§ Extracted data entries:
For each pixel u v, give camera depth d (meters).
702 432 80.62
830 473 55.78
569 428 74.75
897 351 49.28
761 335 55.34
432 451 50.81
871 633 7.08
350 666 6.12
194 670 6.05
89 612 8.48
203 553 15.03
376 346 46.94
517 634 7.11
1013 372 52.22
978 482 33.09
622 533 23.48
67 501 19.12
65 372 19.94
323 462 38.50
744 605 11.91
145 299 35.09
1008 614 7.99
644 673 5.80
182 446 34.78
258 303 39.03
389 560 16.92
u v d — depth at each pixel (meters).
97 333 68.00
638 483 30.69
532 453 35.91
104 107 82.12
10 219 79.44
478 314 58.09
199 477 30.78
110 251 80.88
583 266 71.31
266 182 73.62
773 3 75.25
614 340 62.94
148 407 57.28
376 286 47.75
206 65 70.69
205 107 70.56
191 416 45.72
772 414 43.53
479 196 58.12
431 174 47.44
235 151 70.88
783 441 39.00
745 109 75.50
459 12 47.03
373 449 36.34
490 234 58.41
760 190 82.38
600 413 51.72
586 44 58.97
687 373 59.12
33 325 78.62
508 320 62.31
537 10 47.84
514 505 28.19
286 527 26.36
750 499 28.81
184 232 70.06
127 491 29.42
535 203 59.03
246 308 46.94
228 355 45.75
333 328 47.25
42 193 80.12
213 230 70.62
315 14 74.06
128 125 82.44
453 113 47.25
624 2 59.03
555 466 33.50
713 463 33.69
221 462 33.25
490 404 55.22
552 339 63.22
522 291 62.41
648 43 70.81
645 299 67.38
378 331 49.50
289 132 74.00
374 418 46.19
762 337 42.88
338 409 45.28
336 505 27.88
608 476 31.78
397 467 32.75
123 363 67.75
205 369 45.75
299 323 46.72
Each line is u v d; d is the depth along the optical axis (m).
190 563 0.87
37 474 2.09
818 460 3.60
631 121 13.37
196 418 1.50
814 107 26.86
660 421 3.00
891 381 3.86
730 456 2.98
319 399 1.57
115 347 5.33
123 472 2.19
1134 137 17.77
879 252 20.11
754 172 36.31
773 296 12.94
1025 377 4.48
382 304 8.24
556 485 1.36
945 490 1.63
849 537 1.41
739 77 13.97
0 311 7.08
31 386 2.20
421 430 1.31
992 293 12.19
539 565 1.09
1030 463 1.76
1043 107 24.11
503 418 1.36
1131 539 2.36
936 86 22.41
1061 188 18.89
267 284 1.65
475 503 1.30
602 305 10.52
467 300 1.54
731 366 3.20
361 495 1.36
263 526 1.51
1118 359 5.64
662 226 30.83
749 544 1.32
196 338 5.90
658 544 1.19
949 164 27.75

§ Your objective: Each of the lines above must appear again, unchanged.

§ Response box:
For each pixel u v, give camera depth d (meters).
702 432 80.62
830 473 55.78
569 428 74.75
897 351 49.28
761 335 55.34
432 451 50.81
871 633 7.08
350 666 6.12
194 670 6.05
89 612 8.48
203 553 15.03
376 346 46.94
517 634 7.11
1013 372 52.22
978 482 33.09
622 533 23.48
67 501 19.12
65 372 19.94
323 462 38.50
744 605 11.91
145 299 35.09
1008 614 7.99
644 673 5.80
182 446 34.78
258 303 39.03
389 560 16.92
u v d — depth at each pixel (meters).
97 333 68.00
638 483 30.69
532 453 35.91
104 107 82.12
10 219 79.44
478 314 58.09
199 477 30.78
110 251 80.88
583 266 71.31
266 182 73.62
773 3 75.25
614 340 62.94
148 407 57.28
376 286 47.75
206 65 70.69
205 107 70.56
191 416 45.72
772 414 43.53
479 196 58.12
431 174 47.44
235 151 70.88
783 441 39.00
745 109 75.50
459 12 47.03
373 449 36.34
490 234 58.41
760 190 82.38
600 413 51.72
586 44 58.97
687 373 59.12
33 325 78.62
508 320 62.31
537 10 47.84
514 505 28.19
286 527 26.36
750 499 28.81
184 232 70.06
127 491 29.42
535 203 59.03
246 308 46.94
228 355 45.75
333 328 47.25
42 193 80.12
213 230 70.62
315 14 74.06
128 125 82.44
453 113 47.25
624 2 59.03
555 466 33.50
713 463 33.69
221 462 33.25
490 404 55.22
552 339 63.22
522 291 62.41
648 43 70.81
645 299 67.38
378 331 49.50
289 132 74.00
374 418 46.19
762 337 42.88
338 409 45.28
336 505 27.88
608 476 31.78
397 467 32.75
123 363 67.75
205 369 45.75
299 323 46.72
Each line is u v d; d is the depth along the optical axis (m).
190 563 0.87
37 474 2.09
818 460 3.60
631 121 13.37
196 418 1.50
814 107 26.86
660 421 3.00
891 381 3.86
730 456 2.98
319 399 1.57
115 347 5.33
123 472 2.19
1134 137 17.77
879 252 20.11
754 172 36.31
773 296 12.94
1025 377 4.48
382 304 8.24
556 485 1.36
945 490 1.63
849 537 1.41
739 77 13.97
0 311 7.08
31 386 2.20
421 430 1.31
992 293 12.19
539 565 1.09
1030 463 1.76
1043 107 24.11
503 418 1.36
1131 539 2.36
936 86 22.41
1061 188 18.89
267 284 1.65
475 503 1.30
602 305 10.52
467 300 1.54
731 366 3.20
361 495 1.36
263 526 1.51
1118 359 5.64
662 226 30.83
749 544 1.32
196 338 5.90
658 544 1.19
949 164 27.75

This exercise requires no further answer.